O papel da Rússia e EUA O papel das forças estrangeiras nesta tentativa de golpe de Estado tem sido muito falado pelos media. A principal questão é: qual o papel dos EUA e o apoio da Rússia? Onde estão os aviões russos que aterraram em março na Venezuela? As notícias que saíram na altura davam conta da presença de 99 militares e 35 toneladas de material para apoiar o regime de Maduro. Por agora, pouco ou nada se sabe sobre o papel destes intervenientes. Numa nota oficial divulgada pela imprensa, Moscovo diz apenas que “é importante evitar a desordem e derramamento de sangue” e que a situação na Venezuela pode ser resolvida “através de um processo de negociação responsável, sem condições prévias”.

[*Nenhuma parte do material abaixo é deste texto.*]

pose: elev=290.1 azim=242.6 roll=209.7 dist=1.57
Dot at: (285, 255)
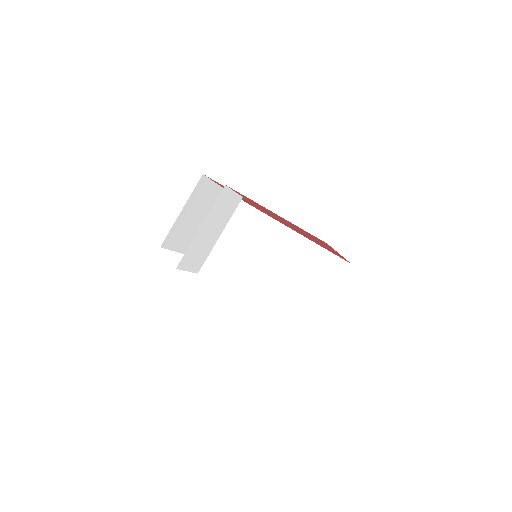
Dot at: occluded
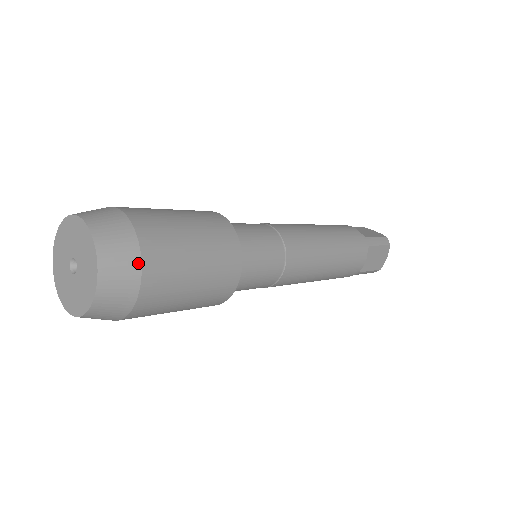
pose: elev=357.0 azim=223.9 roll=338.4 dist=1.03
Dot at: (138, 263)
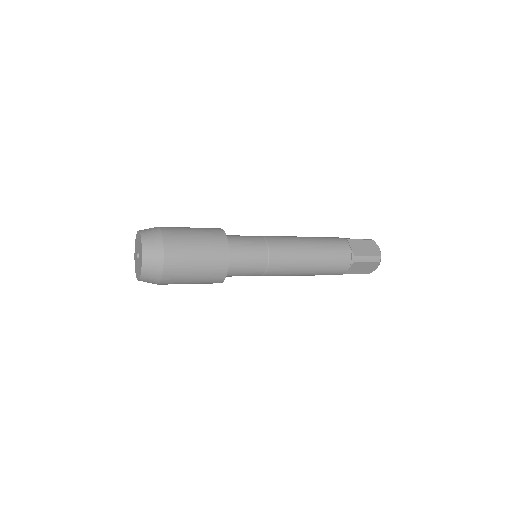
Dot at: (159, 230)
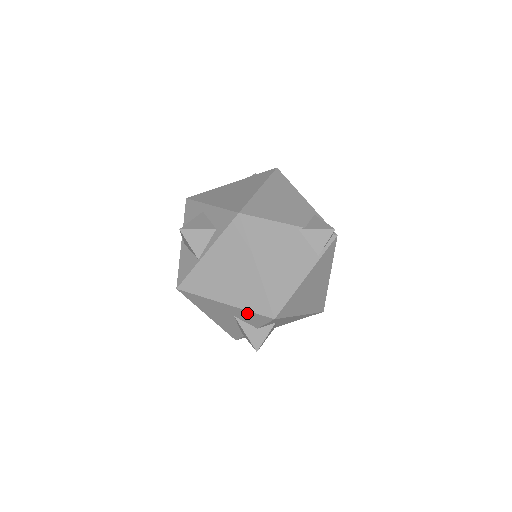
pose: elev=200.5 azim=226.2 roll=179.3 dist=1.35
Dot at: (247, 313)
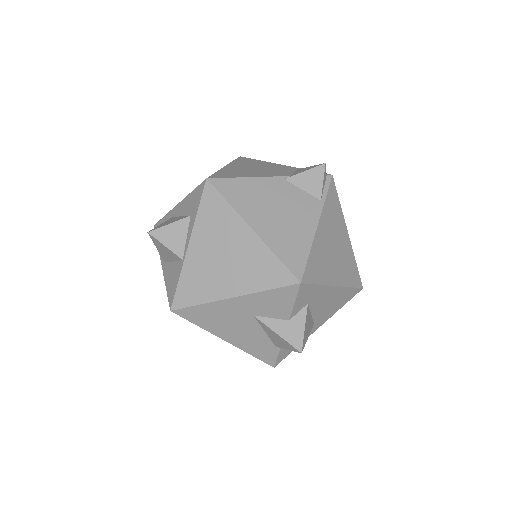
Dot at: (265, 296)
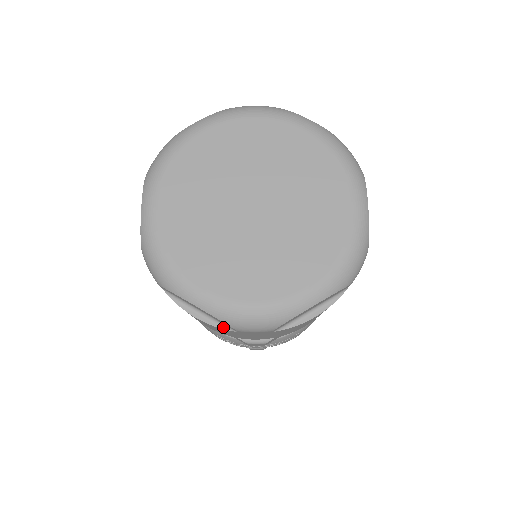
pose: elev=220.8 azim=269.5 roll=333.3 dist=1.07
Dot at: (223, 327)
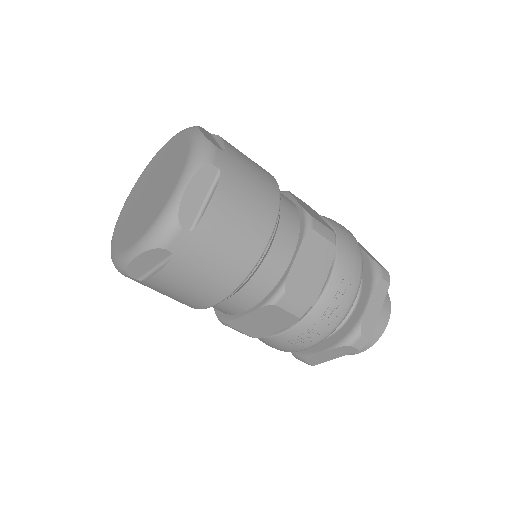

E em relação aos EUA? Quando os protestos de ontem começaram a ganhar força, arrancou também a especulação quanto ao possível envolvimento de mercenários nas manifestações. Segundo a Reuters, o fundador da Blackwater, empresa de “segurança privada” tem estado a recrutar indivíduos com experiência militar com o objetivo de entrar numa guerra na Venezuela.  

A agência de notícias cita quatro fontes conhecedoras da campanha de recrutamento da empresa norte-americana e diz que a recolha de fundos para esta operação está em curso desde meados de abril. O apoio, diz a Reuters, vem essencialmente de exilados venezuelanos e apoiantes do presidente norte-americano Donald Trump, que já manifestou no passado o seu apoio a Guaidó.

A Reuters diz ainda que Erik Prince, fundador da Blackwater e apoiante de Trump, é o principal dinamizador desta missão e que o objetivo é preparar cinco mil mercenários colombianos, peruanos e equatorianos, por serem mais bem aceites do que os norte-americanos. 

Até ao fecho desta edição, não foi noticiado qualquer envolvimento na Blackwater nos protestos desta terça-feira.

O bom e o mau da Internet Quando a Operação Liberdade arrancou, foram muitos os meios de comunicação social que alertaram para o facto de o acesso à internet e às redes sociais estar a falhar e, supostamente, a ser condicionado pelas forças no poder. Mas a verdade é que isso não se verificou: ao longo do dia de ontem, as principais comunicações tanto do lado de Maduro como do lado de Guaidó foram feitas através do Twitter – o próprio presidente venezuelano e o líder da tentativa de golpe de Estado usaram as suas contas oficiais naquela rede social para deixar mensagens aos seus seguidores.

A era das redes sociais trouxe  uma maior facilidade nas comunicações, mas também na disseminação de informações falsas. Ontem, começou a circular no Facebook um vídeo que mostra carros a buzinar e pessoas supostamente a celebrarem o arranque da Operação Liberdade. De acordo com a legenda do vídeo, este teria sido gravado no dia 30 de abril, no início das manifestações contra Maduro, no Quartel Libertador, no estado de Zulia.

Mas a verdade é que as imagens são mais antigas: o vídeo foi publicado no YouTube em 2014 e diz respeito ao protestos organizados pelas guarimbas, grupos de resistência contra o Governo de Maduro. Naquele ano, as manifestações ganharam nova força e o número de mortos aumentou. O Governo fala em cerca de 250 mortos, mas as forças de oposição diz que milhares perderam a vida nestes protestos.

Também no Facebook começou a circular uma imagem que ilustrava protestos pacíficos de apoio a Maduro. “O povo venezuelano mobiliza-se pacificamente em Miraflores para gritar: não ao golpe de Estado!”.

Segundo a agência Lupa, site do jornal Folha de São Paulo que se dedica ao fact checking, esta imagem é real, mas foi captada em 2009. Recorde-se que, nessa altura, a Venezuela viveu uma série de manifestações contra Hugo Chávez. A fotografia em causa mostrava a resposta dos apoiantes do presidente venezuelano.